The administration and Mr. Trump personally justify high tariffs not by alluding to the success of modern high-tariff countries, but by looking a long way back through the American past. To cite an eccentric and frequently repeated comment:

“In the 1890s our country was probably the wealthiest it ever was because it was a system of tariffs.”

What to make of this?

It’s true that America had high tariff rates in the 1890s. The U.S. International Trade Commission’s table of tariff rates back to 1891 shows a “trade-weighted average” tariff averaging 27.9% from 1891 to 1900, over ten times the 2.4% of 2023.  It’s wrong, though, to say American wealth peaked relative to other countries, let alone in absolute terms, at that time.  Based on the research of Angus Maddison et al., the U.S.’ share of ‘global GDP’ in the 1890s was probably around 15%. This is a lot higher than it had been before the Civil War (which was also a high-tariff period), but well below the levels of the 1950s and 1960s (after 30 years of steadily falling tariffs), and about the same as it is today. …
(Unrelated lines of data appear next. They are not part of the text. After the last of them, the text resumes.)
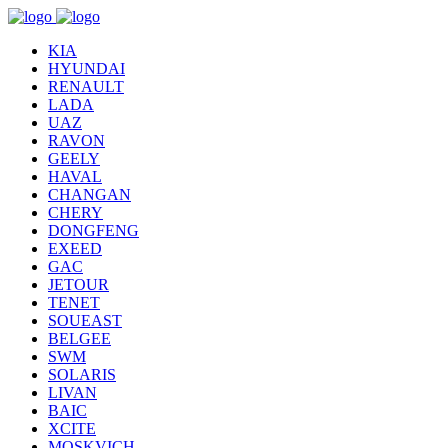
KIA
HYUNDAI
RENAULT
LADA
UAZ
RAVON
GEELY
HAVAL
CHANGAN
CHERY
DONGFENG
EXEED
GAC
JETOUR
TENET
SOUEAST
BELGEE
SWM
SOLARIS
LIVAN
BAIC
XCITE
MOSKVICH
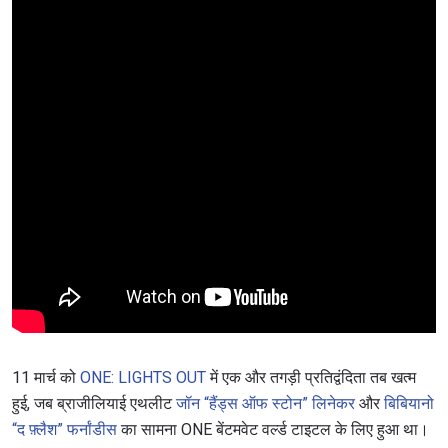
Take ONE Championship wherever you go! Sign up now
to gain access to latest news, unlock special offers
and get first access to the best seats to our live
events.
ईमेल
प्रतिद्वंद्वी
इवेंट
नाम
हाइलाइट्स देखें
सदस्यता लें
By submitting this form, you are agreeing to our
collection, use and disclosure of your information
under our
Privacy Policy
. You may unsubscribe from
these communications at any time.
11 मार्च को
ONE: LIGHTS OUT
में एक और तगड़ी प्रतिद्वंदिता तब खत्म
हुई, जब ब्राजीलियाई एथलीट
जॉन “हैंड्स ऑफ स्टोन” लिनेकर
और
बिबियानो
“द फ़्लैश” फर्नांडीस
का सामना ONE बेंटमवेट वर्ल्ड टाइटल के लिए हुआ था।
Gilded Age tariff system defenders argued that high tariffs protected Americans from “low-wage” European and Asian competition. Critics said it mainly protected monopolies, while encouraging political corruption and depressing middle-class living standards.  Public opinion polls weren’t invented until the 1930s, so we don’t really know how the public in general felt. But opposition to high-tariff policy in the 1890s and 1900s was strong, organized, and persistent enough to convince 42 state legislatures to pass an amendment to the Constitution in 1913 authorizing the creation of the income tax, which replaced the tariff as the main federal revenue source.

So, not an era of wealth and not a tax policy the public loved.  Nor a time anyone should want to revisit.